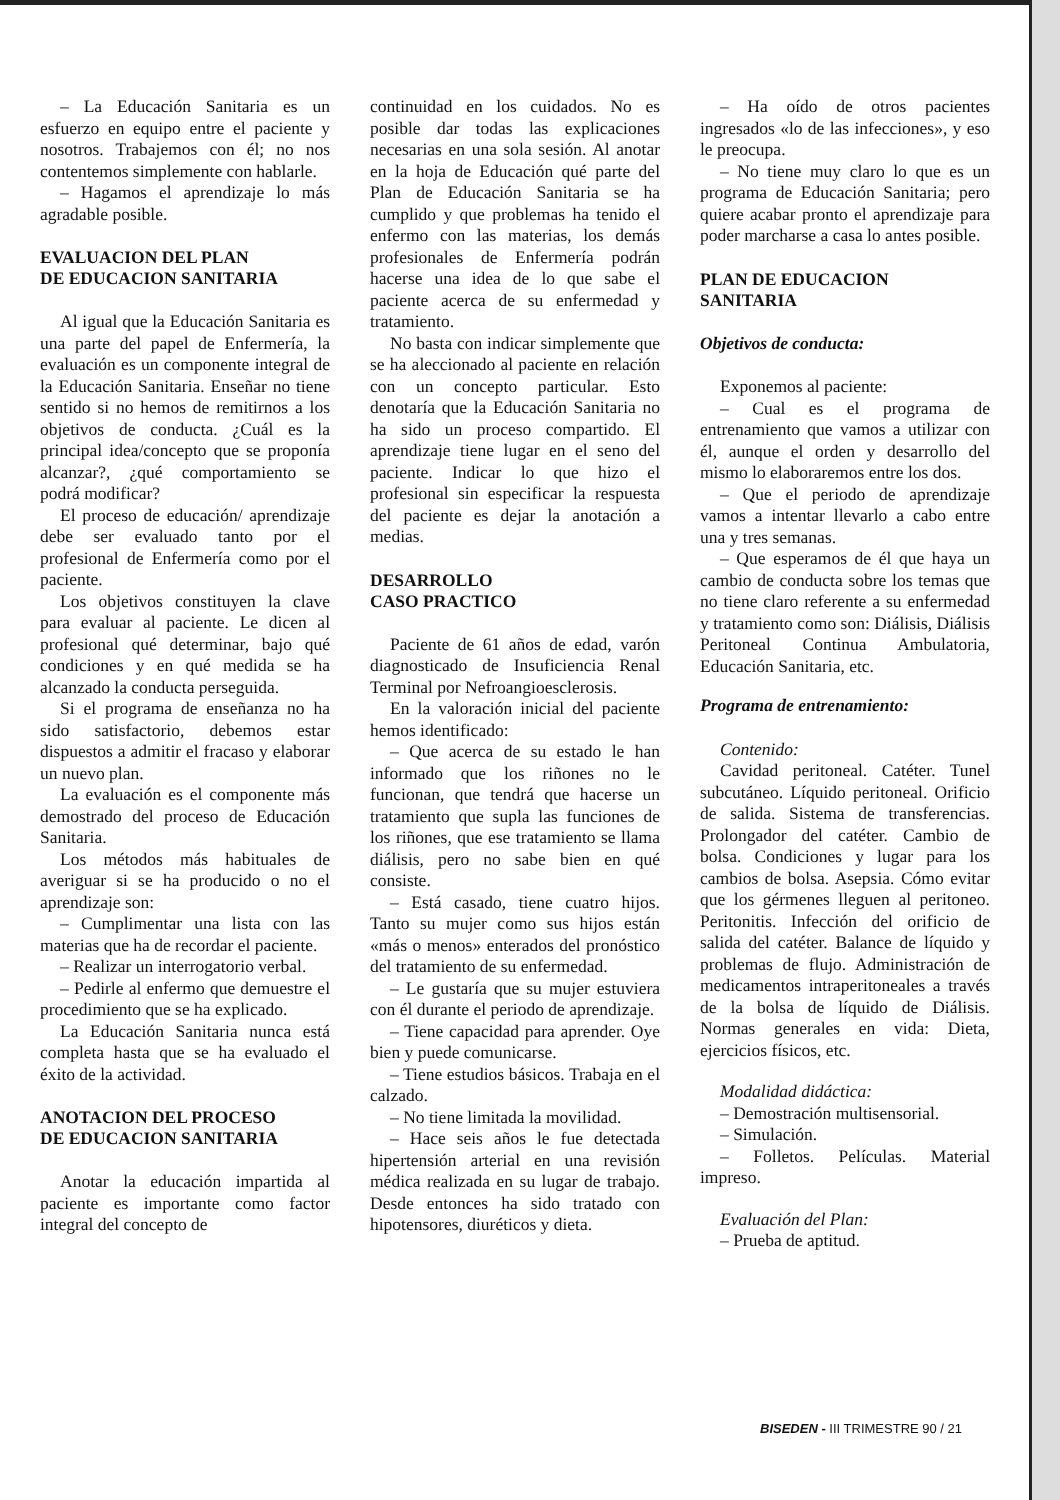– La Educación Sanitaria es un esfuerzo en equipo entre el paciente y nosotros. Trabajemos con él; no nos contentemos simplemente con hablarle.
– Hagamos el aprendizaje lo más agradable posible.
EVALUACION DEL PLAN
DE EDUCACION SANITARIA
Al igual que la Educación Sanitaria es una parte del papel de Enfermería, la evaluación es un componente integral de la Educación Sanitaria. Enseñar no tiene sentido si no hemos de remitirnos a los objetivos de conducta. ¿Cuál es la principal idea/concepto que se proponía alcanzar?, ¿qué comportamiento se podrá modificar?
El proceso de educación/ aprendizaje debe ser evaluado tanto por el profesional de Enfermería como por el paciente.
Los objetivos constituyen la clave para evaluar al paciente. Le dicen al profesional qué determinar, bajo qué condiciones y en qué medida se ha alcanzado la conducta perseguida.
Si el programa de enseñanza no ha sido satisfactorio, debemos estar dispuestos a admitir el fracaso y elaborar un nuevo plan.
La evaluación es el componente más demostrado del proceso de Educación Sanitaria.
Los métodos más habituales de averiguar si se ha producido o no el aprendizaje son:
– Cumplimentar una lista con las materias que ha de recordar el paciente.
– Realizar un interrogatorio verbal.
– Pedirle al enfermo que demuestre el procedimiento que se ha explicado.
La Educación Sanitaria nunca está completa hasta que se ha evaluado el éxito de la actividad.
ANOTACION DEL PROCESO
DE EDUCACION SANITARIA
Anotar la educación impartida al paciente es importante como factor integral del concepto de
continuidad en los cuidados. No es posible dar todas las explicaciones necesarias en una sola sesión. Al anotar en la hoja de Educación qué parte del Plan de Educación Sanitaria se ha cumplido y que problemas ha tenido el enfermo con las materias, los demás profesionales de Enfermería podrán hacerse una idea de lo que sabe el paciente acerca de su enfermedad y tratamiento.
No basta con indicar simplemente que se ha aleccionado al paciente en relación con un concepto particular. Esto denotaría que la Educación Sanitaria no ha sido un proceso compartido. El aprendizaje tiene lugar en el seno del paciente. Indicar lo que hizo el profesional sin especificar la respuesta del paciente es dejar la anotación a medias.
DESARROLLO
CASO PRACTICO
Paciente de 61 años de edad, varón diagnosticado de Insuficiencia Renal Terminal por Nefroangioesclerosis.
En la valoración inicial del paciente hemos identificado:
– Que acerca de su estado le han informado que los riñones no le funcionan, que tendrá que hacerse un tratamiento que supla las funciones de los riñones, que ese tratamiento se llama diálisis, pero no sabe bien en qué consiste.
– Está casado, tiene cuatro hijos. Tanto su mujer como sus hijos están «más o menos» enterados del pronóstico del tratamiento de su enfermedad.
– Le gustaría que su mujer estuviera con él durante el periodo de aprendizaje.
– Tiene capacidad para aprender. Oye bien y puede comunicarse.
– Tiene estudios básicos. Trabaja en el calzado.
– No tiene limitada la movilidad.
– Hace seis años le fue detectada hipertensión arterial en una revisión médica realizada en su lugar de trabajo. Desde entonces ha sido tratado con hipotensores, diuréticos y dieta.
– Ha oído de otros pacientes ingresados «lo de las infecciones», y eso le preocupa.
– No tiene muy claro lo que es un programa de Educación Sanitaria; pero quiere acabar pronto el aprendizaje para poder marcharse a casa lo antes posible.
PLAN DE EDUCACION
SANITARIA
Objetivos de conducta:
Exponemos al paciente:
– Cual es el programa de entrenamiento que vamos a utilizar con él, aunque el orden y desarrollo del mismo lo elaboraremos entre los dos.
– Que el periodo de aprendizaje vamos a intentar llevarlo a cabo entre una y tres semanas.
– Que esperamos de él que haya un cambio de conducta sobre los temas que no tiene claro referente a su enfermedad y tratamiento como son: Diálisis, Diálisis Peritoneal Continua Ambulatoria, Educación Sanitaria, etc.
Programa de entrenamiento:
Contenido:
Cavidad peritoneal. Catéter. Tunel subcutáneo. Líquido peritoneal. Orificio de salida. Sistema de transferencias. Prolongador del catéter. Cambio de bolsa. Condiciones y lugar para los cambios de bolsa. Asepsia. Cómo evitar que los gérmenes lleguen al peritoneo. Peritonitis. Infección del orificio de salida del catéter. Balance de líquido y problemas de flujo. Administración de medicamentos intraperitoneales a través de la bolsa de líquido de Diálisis. Normas generales en vida: Dieta, ejercicios físicos, etc.
Modalidad didáctica:
– Demostración multisensorial.
– Simulación.
– Folletos. Películas. Material impreso.
Evaluación del Plan:
– Prueba de aptitud.
BISEDEN - III TRIMESTRE 90 / 21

The problem:
With the first line being the one containing "se ha explicado." and the last line the one containing "CASO PRACTICO", transcribe exactly the lines above that fall in that range.

Exercise answer:
– Pedirle al enfermo que demuestre el procedimiento que se ha explicado.
La Educación Sanitaria nunca está completa hasta que se ha evaluado el éxito de la actividad.
ANOTACION DEL PROCESO
DE EDUCACION SANITARIA
Anotar la educación impartida al paciente es importante como factor integral del concepto de
continuidad en los cuidados. No es posible dar todas las explicaciones necesarias en una sola sesión. Al anotar en la hoja de Educación qué parte del Plan de Educación Sanitaria se ha cumplido y que problemas ha tenido el enfermo con las materias, los demás profesionales de Enfermería podrán hacerse una idea de lo que sabe el paciente acerca de su enfermedad y tratamiento.
No basta con indicar simplemente que se ha aleccionado al paciente en relación con un concepto particular. Esto denotaría que la Educación Sanitaria no ha sido un proceso compartido. El aprendizaje tiene lugar en el seno del paciente. Indicar lo que hizo el profesional sin especificar la respuesta del paciente es dejar la anotación a medias.
DESARROLLO
CASO PRACTICO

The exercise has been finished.